■ Given data ■
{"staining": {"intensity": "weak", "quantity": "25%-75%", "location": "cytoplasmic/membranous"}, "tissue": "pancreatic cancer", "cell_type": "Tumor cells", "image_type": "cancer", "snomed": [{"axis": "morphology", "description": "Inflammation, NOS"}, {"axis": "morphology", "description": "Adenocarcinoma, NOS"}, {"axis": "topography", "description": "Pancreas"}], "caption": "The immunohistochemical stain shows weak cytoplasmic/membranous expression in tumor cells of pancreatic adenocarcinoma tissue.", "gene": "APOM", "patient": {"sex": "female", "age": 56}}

---

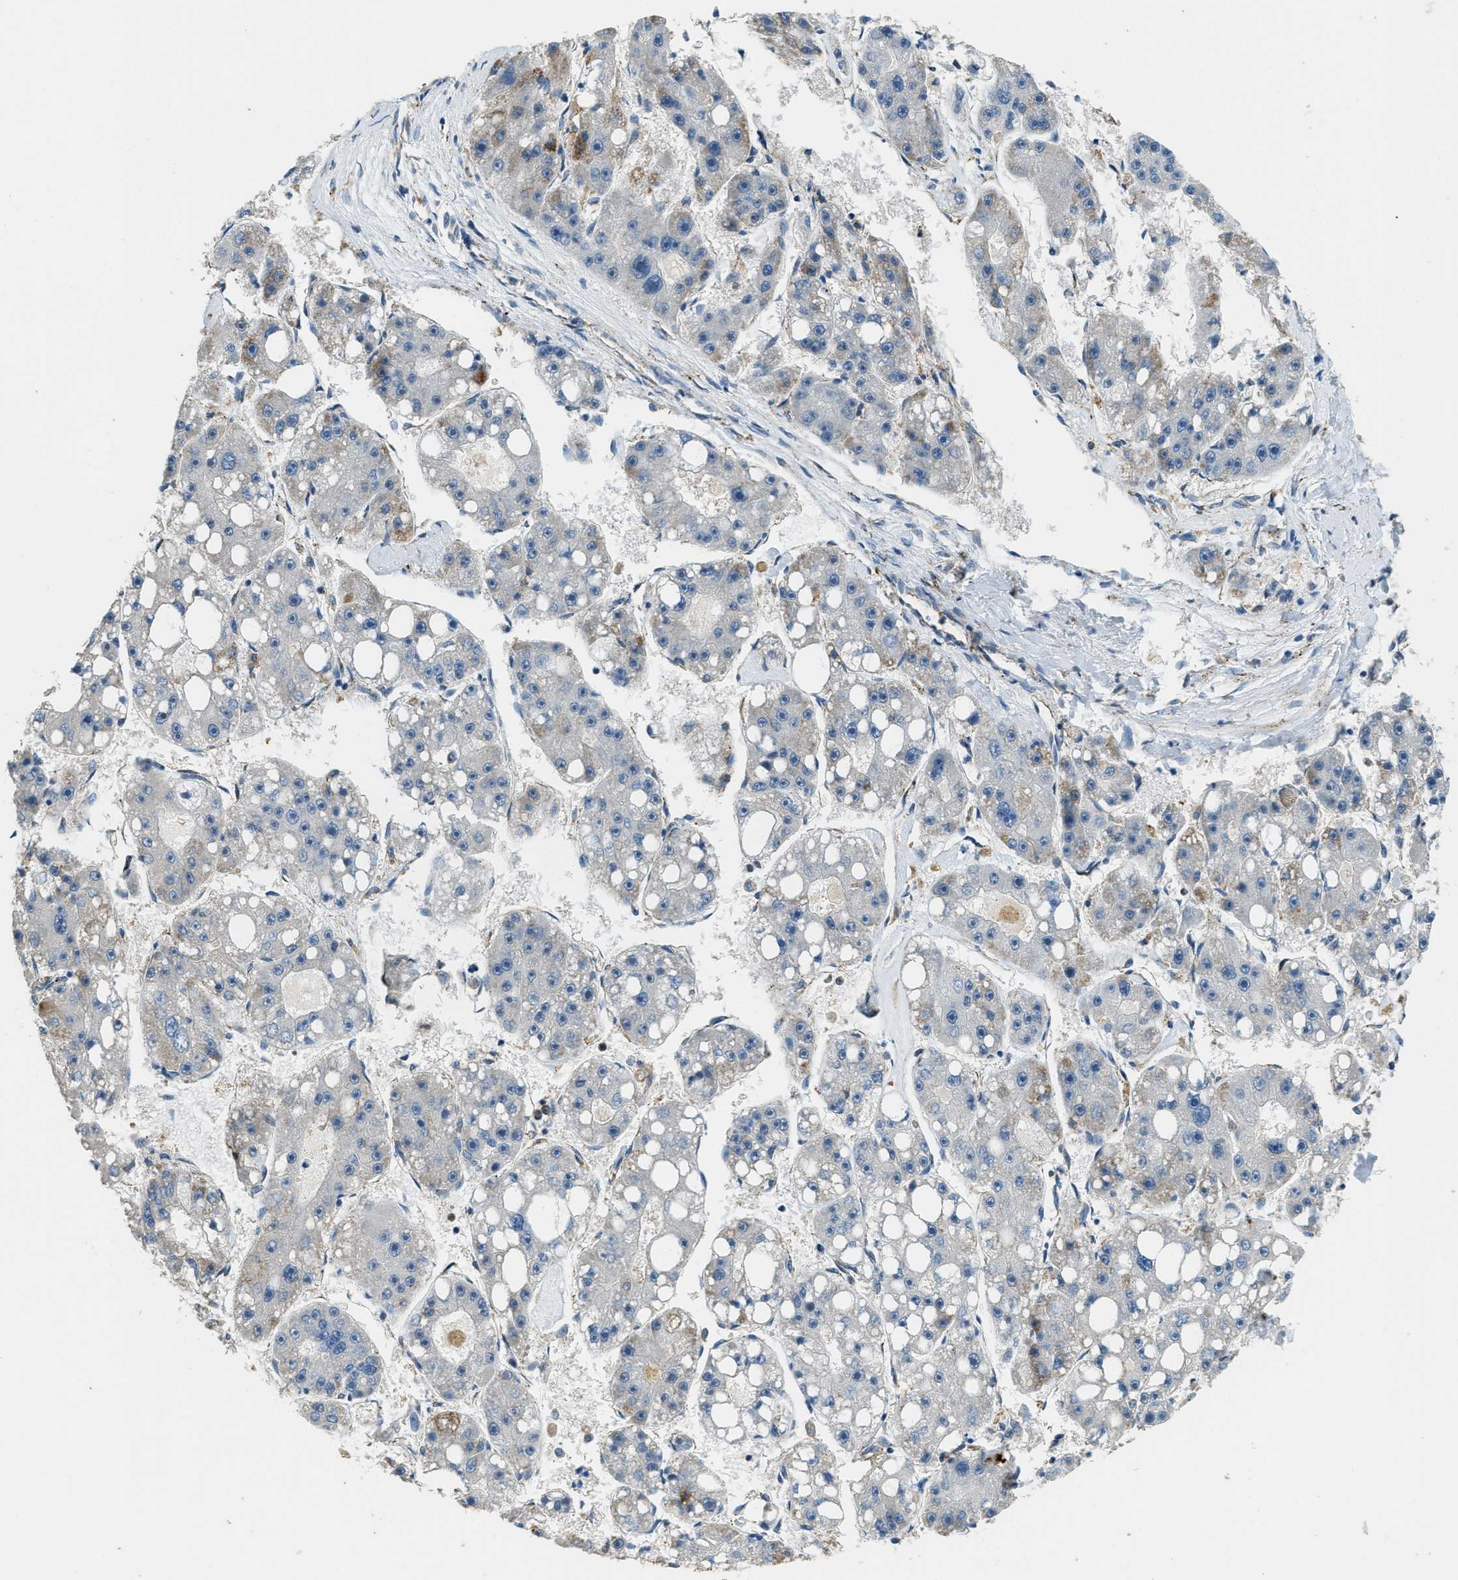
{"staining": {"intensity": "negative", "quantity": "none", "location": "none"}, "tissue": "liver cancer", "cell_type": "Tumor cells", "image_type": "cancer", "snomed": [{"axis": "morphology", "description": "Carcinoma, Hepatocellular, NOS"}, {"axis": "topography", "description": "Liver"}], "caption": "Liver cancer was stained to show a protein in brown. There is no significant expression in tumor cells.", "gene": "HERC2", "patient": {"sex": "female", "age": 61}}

...

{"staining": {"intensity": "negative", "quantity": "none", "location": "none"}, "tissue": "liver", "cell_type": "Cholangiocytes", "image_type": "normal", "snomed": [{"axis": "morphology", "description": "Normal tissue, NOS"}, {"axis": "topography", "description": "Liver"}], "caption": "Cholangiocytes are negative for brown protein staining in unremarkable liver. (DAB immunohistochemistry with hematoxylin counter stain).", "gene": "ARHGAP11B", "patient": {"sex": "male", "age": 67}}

■ Problem statement ■
Search the listing for "protein" and copy each line holding it.

■ Solution to the problem ■
{"staining": {"intensity": "negative", "quantity": "none", "location": "none"}, "tissue": "liver cancer", "cell_type": "Tumor cells", "image_type": "cancer", "snomed": [{"axis": "morphology", "description": "Carcinoma, Hepatocellular, NOS"}, {"axis": "topography", "description": "Liver"}], "caption": "Liver cancer was stained to show a protein in brown. There is no significant expression in tumor cells.", "gene": "HERC2", "patient": {"sex": "female", "age": 61}}
{"staining": {"intensity": "negative", "quantity": "none", "location": "none"}, "tissue": "liver", "cell_type": "Cholangiocytes", "image_type": "normal", "snomed": [{"axis": "morphology", "description": "Normal tissue, NOS"}, {"axis": "topography", "description": "Liver"}], "caption": "Cholangiocytes are negative for brown protein staining in unremarkable liver. (DAB immunohistochemistry with hematoxylin counter stain).", "gene": "ARHGAP11B", "patient": {"sex": "male", "age": 67}}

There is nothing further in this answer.